Fin whales on the decrease in the Gulf of St. Lawrence: A mark-recapture study from 1990 to 2016

 

Anna Schleimer, Julien Delarue, Christian Ramp, Martine Berube, Richard Sears, Per J. Palsbøll, Philip Hammond

 

Abstract:


Following the exploitation of North Atlantic stocks by commercial whaling in the 20thcentury, fin whales (Balaenoptera physalus) received protection through national and international legislations, aiming to promote the recovery of depleted stocks. However, owing to the ongoing uncertainty about population structure and movement patterns, monitoring through large-scale surveys could fail to detect regional demographic changes. Previous work found indications of a decline in apparent survival rates from 2007 to 2010 in fin whales in the Gulf of St Lawrence, which have been hypothesised to have limited exchange with adjacent populations. Here, we apply mark-recapture models to extended photo-identification data from 1990 to 2016, collected in the northern Gulf of St Lawrence from June to October, to investigate recent evidence for declines in apparent survival and abundance. The data comprised 5000 identifications of 490 individuals. Based on QAIC model selection, the most parsimonious Cormack-Jolly-Seber model included a linear temporal trend in non-calf apparent survival rates, declining from 0.977 (95% CI: 0.962-0.986) in 1990 to 0.903 (95% CI: 0.850-0.938) in 2016. The available super-population from 2010 to 2016 was estimated at 305 individuals (95% CI: 281-329) by POPAN models, with a decreasing temporal trend in recruitment (“probability of entry”).
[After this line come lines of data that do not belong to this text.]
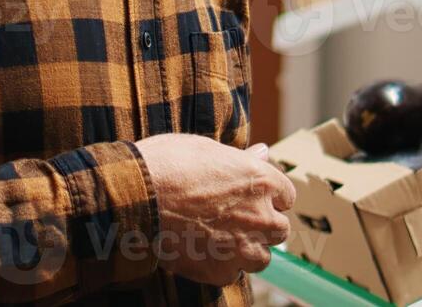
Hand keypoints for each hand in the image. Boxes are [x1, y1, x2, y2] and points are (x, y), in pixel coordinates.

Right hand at [135, 134, 295, 286]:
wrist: (135, 197)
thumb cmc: (166, 164)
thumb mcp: (206, 149)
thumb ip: (240, 157)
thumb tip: (262, 152)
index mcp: (261, 181)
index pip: (286, 196)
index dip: (267, 196)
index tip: (249, 196)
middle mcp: (260, 216)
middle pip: (280, 230)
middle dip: (262, 225)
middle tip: (236, 218)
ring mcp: (242, 247)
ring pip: (262, 257)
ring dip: (247, 249)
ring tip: (222, 239)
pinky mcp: (220, 270)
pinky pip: (232, 273)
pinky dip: (222, 265)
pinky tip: (203, 250)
These results, together with the previous abundance estimate of 328 (95% CI: 306 to 350) for the 2004 to 2010 period, provide compelling evidence for a negative trend in fin whale apparent survival and abundance in the Gulf of St Lawrence. The underlying drivers for these trends are likely a combination of higher rates of mortality and permanent emigration. Anthropogenic noise, changes in prey availability, ship strikes, toxic pollutants, and entanglement have been identified as potential threats and their cumulative impacts on fin whales in the Gulf of St Lawrence should be investigated in light of these new results.